D'autres lieux de pèlerinage sont d'ailleurs consacrés à sainte Anne sur la côte; les îlets Jérémie, plus au nord, par exemple. «C'est aussi un moment de rencontre avec les autres membres de la communauté», raconte Armand MacKenzie.

Armand Mackenzie ajoute ne pas être à Sainte-Anne-de-Beaupré pour la forme, pour l'institution, mais bien pour le fond.

Selon Jean-Marie Vollant, de Pessamit, les autochtones, qui n'ont pas tendance à accumuler des biens, n'hésitent pas à économiser pour se payer ce voyage annuel, de préférence en famille. «Les Innus sont traditionnellement nomades, alors ils n'ont pas tendance à accumuler, mais pour la foi, ils vont faire cet effort», dit-il.

La traditionnelle neuvaine est par ailleurs aussi une occasion de célébrer en groupe. «Ma belle-mère a fait de la banique hier», dit Jean-Marie Vollant.

Le père Boudreault constate que la vie communautaire des autochtones permet une plus grande préservation de la foi, même si les jeunes y sont, comme ailleurs, soumis à de grandes influences de l'extérieur, notamment par la télévision.

Selon Armand MacKenzie, cela fait environ vingt ans que l'administration de la basilique Sainte-Anne a choisi de célébrer cette messe en innu. «Les Premières Nations sont très fidèles sur le plan religieux», relève Jean-Marie Vollant.

Reste qu'on compte aussi de nombreux pèlerins d'autres nationalités, en cet anniversaire de sainte Anne, notamment de la nationalité italienne.

On dit du culte de sainte Anne qu'il aurait été importé en Amérique du Nord par des marins bretons. Selon Pierre Caron, qui fait mention de Sainte-Anne-de-Beaupré dans son livre Vagabondages au Québec..., publié aux éditions de l'Homme, le premier miracle aurait eu lieu au sanctuaire en 1658. L'ouvrier Louis Guimond, qui travaillait à l'érection du temple, déjà placé sous le patronage de sainte Anne, y aurait été guéri instantanément des maux de reins chroniques qui l'empêchaient de travailler.

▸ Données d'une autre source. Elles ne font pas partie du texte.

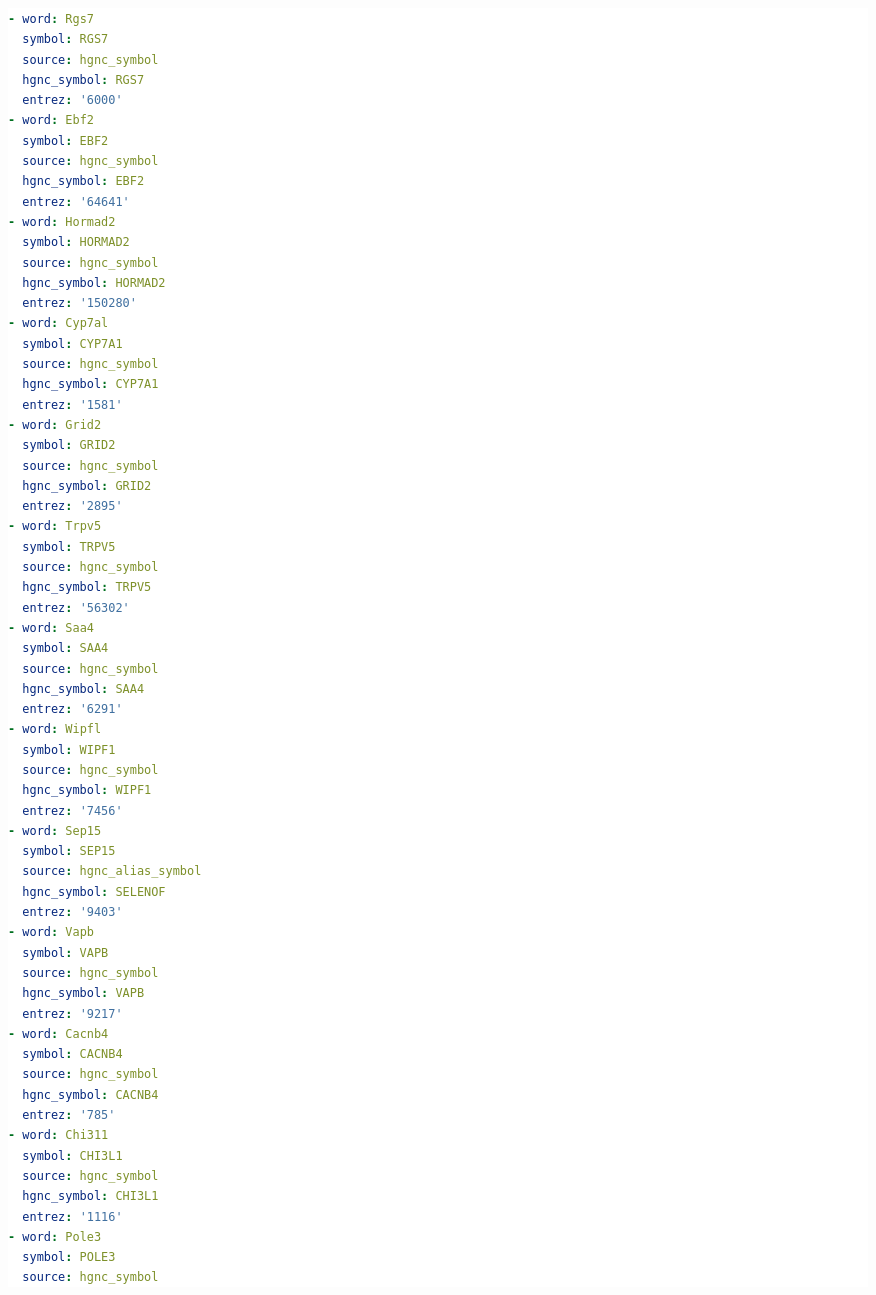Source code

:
 ```yaml
- word: Rgs7
  symbol: RGS7
  source: hgnc_symbol
  hgnc_symbol: RGS7
  entrez: '6000'
- word: Ebf2
  symbol: EBF2
  source: hgnc_symbol
  hgnc_symbol: EBF2
  entrez: '64641'
- word: Hormad2
  symbol: HORMAD2
  source: hgnc_symbol
  hgnc_symbol: HORMAD2
  entrez: '150280'
- word: Cyp7al
  symbol: CYP7A1
  source: hgnc_symbol
  hgnc_symbol: CYP7A1
  entrez: '1581'
- word: Grid2
  symbol: GRID2
  source: hgnc_symbol
  hgnc_symbol: GRID2
  entrez: '2895'
- word: Trpv5
  symbol: TRPV5
  source: hgnc_symbol
  hgnc_symbol: TRPV5
  entrez: '56302'
- word: Saa4
  symbol: SAA4
  source: hgnc_symbol
  hgnc_symbol: SAA4
  entrez: '6291'
- word: Wipfl
  symbol: WIPF1
  source: hgnc_symbol
  hgnc_symbol: WIPF1
  entrez: '7456'
- word: Sep15
  symbol: SEP15
  source: hgnc_alias_symbol
  hgnc_symbol: SELENOF
  entrez: '9403'
- word: Vapb
  symbol: VAPB
  source: hgnc_symbol
  hgnc_symbol: VAPB
  entrez: '9217'
- word: Cacnb4
  symbol: CACNB4
  source: hgnc_symbol
  hgnc_symbol: CACNB4
  entrez: '785'
- word: Chi311
  symbol: CHI3L1
  source: hgnc_symbol
  hgnc_symbol: CHI3L1
  entrez: '1116'
- word: Pole3
  symbol: POLE3
  source: hgnc_symbol
```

Cet événement, poursuit Caron, «fut bientôt connu de toute la colonie et aurait marqué le début d'une série ininterrompue de miracles au cours des années subséquentes».

Le tout mena à l'organisation du premier pèlerinage, en provenance du Château-Richer, cinq ans plus tard.

Même Marie de l'Incarnation écrivait à son fils, en 1665, qu'on y voyait «marcher les paralytiques, les aveugles retrouver la vue, et les malades, de quelque maladie que ce soit, recevoir la santé».

L'endroit s'appelait alors Petit-Cap. Ce sont les pères Rédemptoristes qui ont pris en charge la paroisse et les pèlerinages en 1878. Ils s'en occupent encore aujourd'hui.